La scala scivolò dentro quasi nell’attimo in cui il cerchio di tetto toccò il suolo. La signorina Morley, che già si teneva pronta a balzare, sparì in un lampo. La signora Schuster la seguì, un po’ più lentamente, ma sempre a una velocità lodevolissima. Un secondo dopo saliva la signora Williams. Ora toccava agli uomini… Prima Baldur, probabilmente, per via dell’ordine alfabetico.

Restavano solo una dozzina di persone nella cabina, quando la porta barricata venne divelta dai cardini e la valanga di polvere irruppe con violenza.

La prima ondata investì Pat mentre tentava di risalire il pendio della cabina. Leggera e impalpabile coma era, rallentava i movimenti, tanto che pareva di muoversi in un mare di colla. Pat tossiva ed era mezzo accecato, ma poteva ancora respirare.

Nell’oscurità, sentiva ancora Sue che contava… «Quindici, sedici, diciassette… diciotto, diciannove…» mentre guidava i passeggeri verso la salvezza. Lui avrebbe voluto farla salire con le altre donne, ma Sue era ancora al suo posto, per proteggere i passeggeri.

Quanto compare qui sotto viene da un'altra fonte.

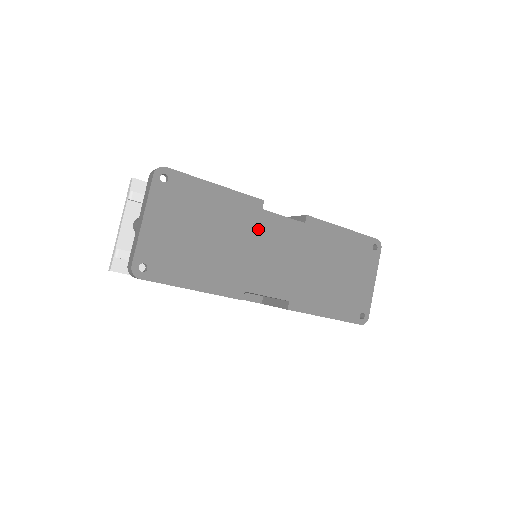
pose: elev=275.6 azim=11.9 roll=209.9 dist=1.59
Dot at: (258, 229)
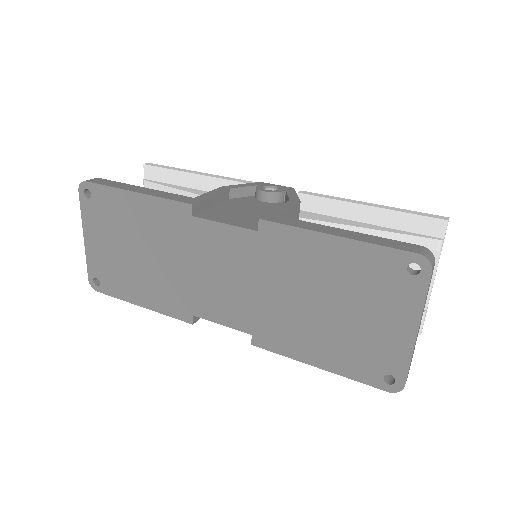
Dot at: (193, 242)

Mentre lottava con la polvere che ormai gli arrivava quasi al, la vita, Pat sentì per Sue un amore così grande che quasi gli sembrò che il suo cuore scoppiasse. Ora non aveva più dubbi. Il vero amore era un perfetto equilibrio tra il desiderio e la tenerezza. Il primo esisteva già da molto, e adesso la seconda si rivelava in pieno.

«Venti… tocca a voi, commodoro… svelto!»

«Salite voi, Susan!» ordinò il commodoro. «Subito, sul» Pat non vide quel che avveniva, perché era ancora semiaccecato dalla polvere e dall’oscurità, ma immaginò che Hansteen avesse addirittura scagliato la ragazza attraverso l’apertura.